* start MATERIAL *

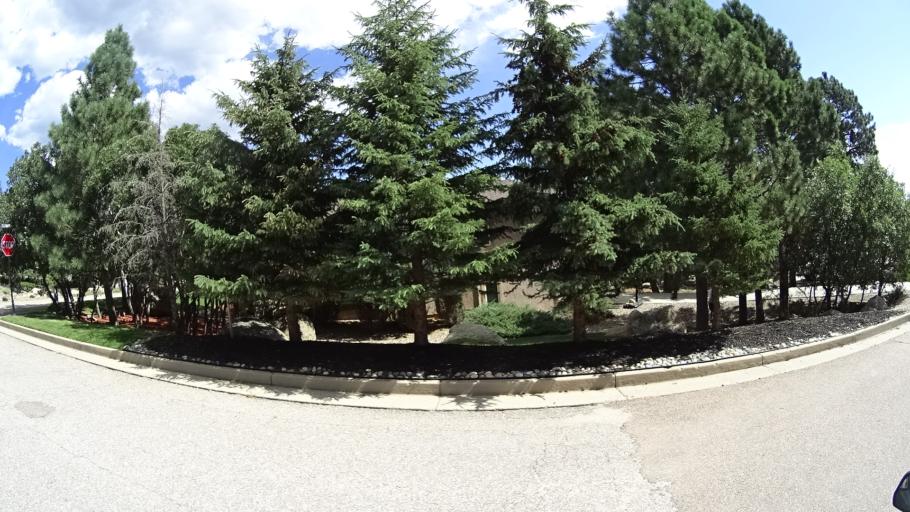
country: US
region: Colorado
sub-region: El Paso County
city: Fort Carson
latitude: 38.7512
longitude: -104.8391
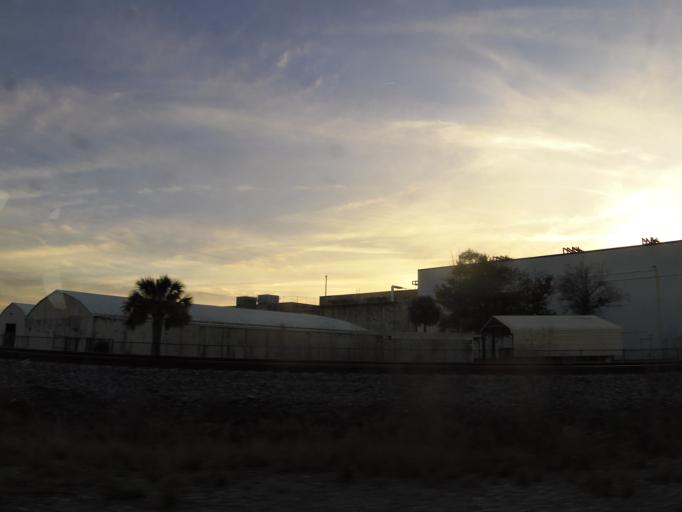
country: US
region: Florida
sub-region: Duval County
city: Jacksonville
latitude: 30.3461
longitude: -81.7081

* end MATERIAL *
* start MATERIAL *

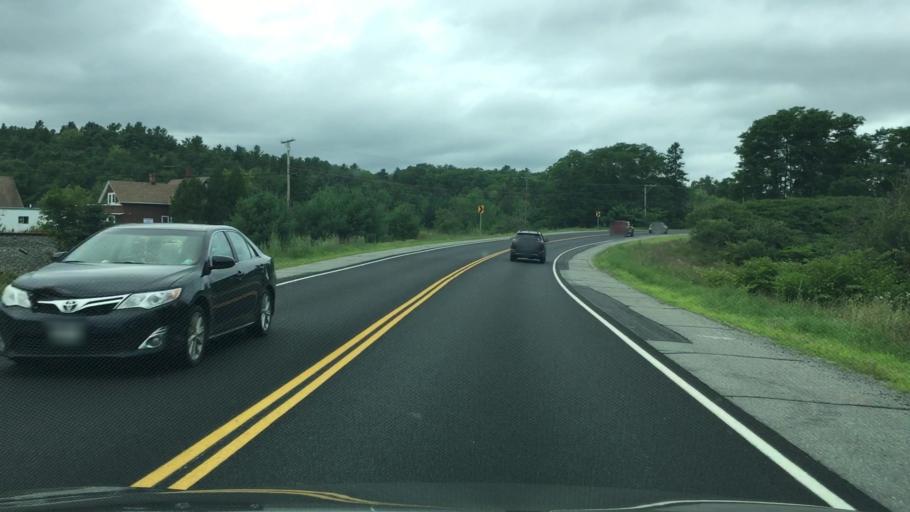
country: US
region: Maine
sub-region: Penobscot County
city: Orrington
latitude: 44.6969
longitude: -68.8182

* end MATERIAL *

(GIVEN PROBLEM)
Pick out each line in the items above that contains the string "region". Letter case must match.

(RESULT FOR THIS TASK)
region: Colorado
sub-region: El Paso County
region: Florida
sub-region: Duval County
region: Maine
sub-region: Penobscot County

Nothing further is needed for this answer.